Артур Доминик Розер. Зима в Квебеке, вёдра для берёзового сока, 1913
Холст, масло, 66,7 × 55,9 см

Тем не менее, прежде всех социальных причин, именно импрессионизм решал все технические проблемы, стоявшие перед канадцами на тот момент. Если, например, французская академическая живопись концентрировалась на человеческой фигуре, то для канадских авторов женское тело — это полотно, по которому каким‑то способом движется свет. Ещё один вопрос, который разрабатывался французскими импрессионистами, — это новый уклад жизни художника. В канадском искусстве ответов на него ещё не было, и гости учились тому, что художники живут колониями и работают на открытом воздухе, тому, как они обустраивают свой быт и совместные досуги. При этом, когда оказываешься в основном пространстве экспозиции с работами Морриса Каллена, Уильяма Блера Брюса и Уильяма Бримнера, который первым переехал в Живерни, видишь перед собой не подражателей и учеников, а таких же французских мастеров, пусть менее известных в Европе, со всей возможной страстью изучавших свет и способы его изображения. Важнейшая фигура здесь — Джеймс Уилсон Моррис, практически единственный из канадцев предпочитавший Париж деревне. Его называли среди ведущих фигур французского искусства, и даже Морозов начал сперва покупать его, а потом уже Матисса. Моррис, в частности, занимался проблемой совмещения и взаимовлияния в одной работе естественного света из окон и искусственного света от уличных фонарей. Он думал, как зафиксировать дождь и как при этом меняется поверхность асфальта с его градациями серого и отражениями в лужах. Он старался включить себя в пространство картины, не изображая: точка обзора, с которой он пишет город, — почти всегда столик уличного кафе, и таким образом автор становится участником изображаемой сцены. То есть речь идёт о круге задач, общем для многих живших тогда во Франции авторов.

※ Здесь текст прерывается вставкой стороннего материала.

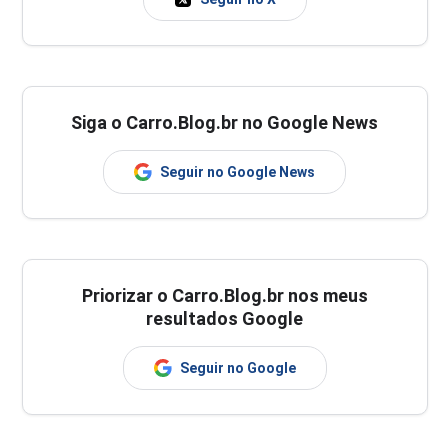
Siga o Carro.Blog.br no Google News
Seguir no Google News
Priorizar o Carro.Blog.br nos meus
resultados Google
Seguir no Google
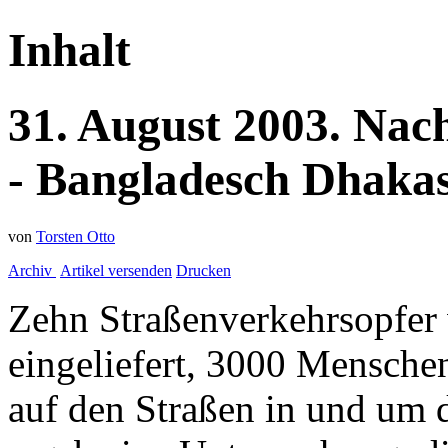
Inhalt
31.
August
2003.
Nach
- Bangladesch
Dhakas
von
Torsten Otto
Archiv
Artikel versenden
Drucken
Zehn Straßenverkehrsopfer 
eingeliefert, 3000 Menschen
auf den Straßen in und um 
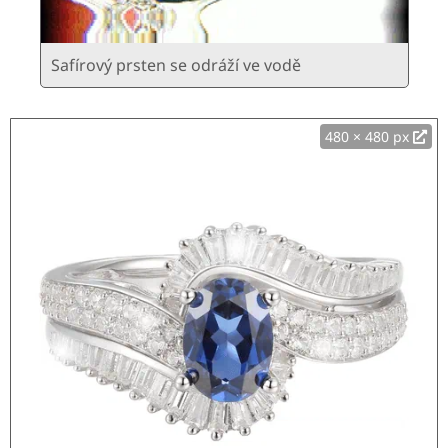
Safírový prsten se odráží ve vodě
480 × 480 px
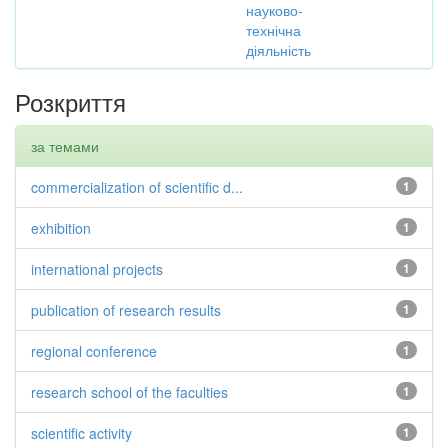
науково-
технічна
діяльність
Розкриття
за темами
commercialization of scientific d...
1
exhibition
1
international projects
1
publication of research results
1
regional conference
1
research school of the faculties
1
scientific activity
1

Лаура Мюнц. Розовое платье, 1897
Холст, масло, 34 × 45 см

Что касается устройства самой выставки, то это во многом череда утверждений из серии «вы не знали, а на самом деле». Первое и главное из них — это само представление Европе канадского импрессионизма как полноценного явления, а его художников — не как третьестепенных фигур. Второе — то, что важно уже для самой Канады, — признание, что импрессионизм определил развитие всего последующего национального искусства, поскольку во Франции канадские художники удивительным образом учились изображать именно свою страну. За этими двумя принципиальными задачами следует ещё много разных «на самом деле». Например то, что достижения художниц-колонисток признавали и уважали, что их выставляли в Салонах наравне с мужчинами, а замалчивать их роль стали гораздо позже. Или то, что детский портрет, который считается женским жанром, им вовсе не является — и вот вам целый зал детских портретов, созданных мужчинами, в том числе Полом Пилом, прославившимся именно изображениями детей.

Морис Каллен. Зима в Морэ, 1895
Холст, масло, 59,7 × 92,1 см

Fondation L‘Hermitage в Лозанне идеально подходит для экспонирования импрессионизма: это светлое проницаемое пространство с большими окнами, в которых видны те же пейзажи, что и на стенах. Оно создаёт великолепную раму и контекст, не требуя никакой навороченной сценографии. Тем не менее самый интересный, пожалуй, раздел выставки обнаруживаешь, спустившись в подвал. Там выставлены пейзажи, которые создавали вернувшиеся в Канаду художники, освоив то, что им смогла дать Франция. Примечательно, что Моррис, рисовавший город, домой как раз и не вернулся. А его коллеги, например Каллен, вернулись, причём многие именно в тот момент, когда на волне Первой мировой войны вопрос национальной идентичности и национальной гордости стал первостепенным. Они и выучили целое поколение новых художников тому, что снег нужно изображать не белым, а фиолетовым, оранжевым и розовым, а стены деревянных домов должны стать какими угодно, но не чёрными. Интересно, что сам пейзаж остался у них именно зимним, притом что это худшее время для пленэра. И если в основном пространстве экспозиции эти авторы — просто ещё несколько французских художников, то в подвале обнаруживается именно канадский импрессионизм. А за ним — продолжением истории — работы первой чисто канадской художественной школы «Группа семи», где урок импрессионизма не забывается, но оказывается основой для новых идей.